EXERCISE INSTRUCTIONS:
Copy out the lines from the items below, starting at the line that contains "Buy ebook from" and stopping after the line that contains "Ghost Patrol chapter book series!". Keep every line unchanged.

EXERCISE DATA:
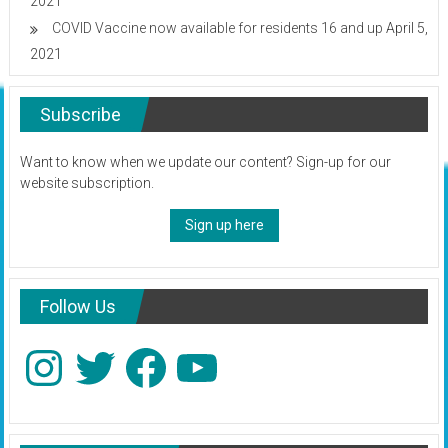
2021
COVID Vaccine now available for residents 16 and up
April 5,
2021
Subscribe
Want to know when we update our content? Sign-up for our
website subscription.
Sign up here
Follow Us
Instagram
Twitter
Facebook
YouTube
--
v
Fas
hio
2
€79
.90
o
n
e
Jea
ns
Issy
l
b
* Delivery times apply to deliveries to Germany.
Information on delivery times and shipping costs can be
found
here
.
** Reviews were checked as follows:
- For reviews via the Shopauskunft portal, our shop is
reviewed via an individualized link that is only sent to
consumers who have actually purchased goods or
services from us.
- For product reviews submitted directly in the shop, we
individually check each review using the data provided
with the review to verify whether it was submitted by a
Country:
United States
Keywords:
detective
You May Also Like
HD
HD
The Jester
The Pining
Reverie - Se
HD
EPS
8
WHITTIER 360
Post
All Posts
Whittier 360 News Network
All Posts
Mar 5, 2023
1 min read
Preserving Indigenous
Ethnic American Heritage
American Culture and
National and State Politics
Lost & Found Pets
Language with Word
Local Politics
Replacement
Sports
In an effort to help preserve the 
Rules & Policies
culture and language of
* * *
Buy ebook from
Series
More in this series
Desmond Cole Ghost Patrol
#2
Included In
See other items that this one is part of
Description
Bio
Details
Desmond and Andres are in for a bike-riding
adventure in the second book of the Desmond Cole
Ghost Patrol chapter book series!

FINAL ANSWER:
Buy ebook from
Series
More in this series
Desmond Cole Ghost Patrol
#2
Included In
See other items that this one is part of
Description
Bio
Details
Desmond and Andres are in for a bike-riding
adventure in the second book of the Desmond Cole
Ghost Patrol chapter book series!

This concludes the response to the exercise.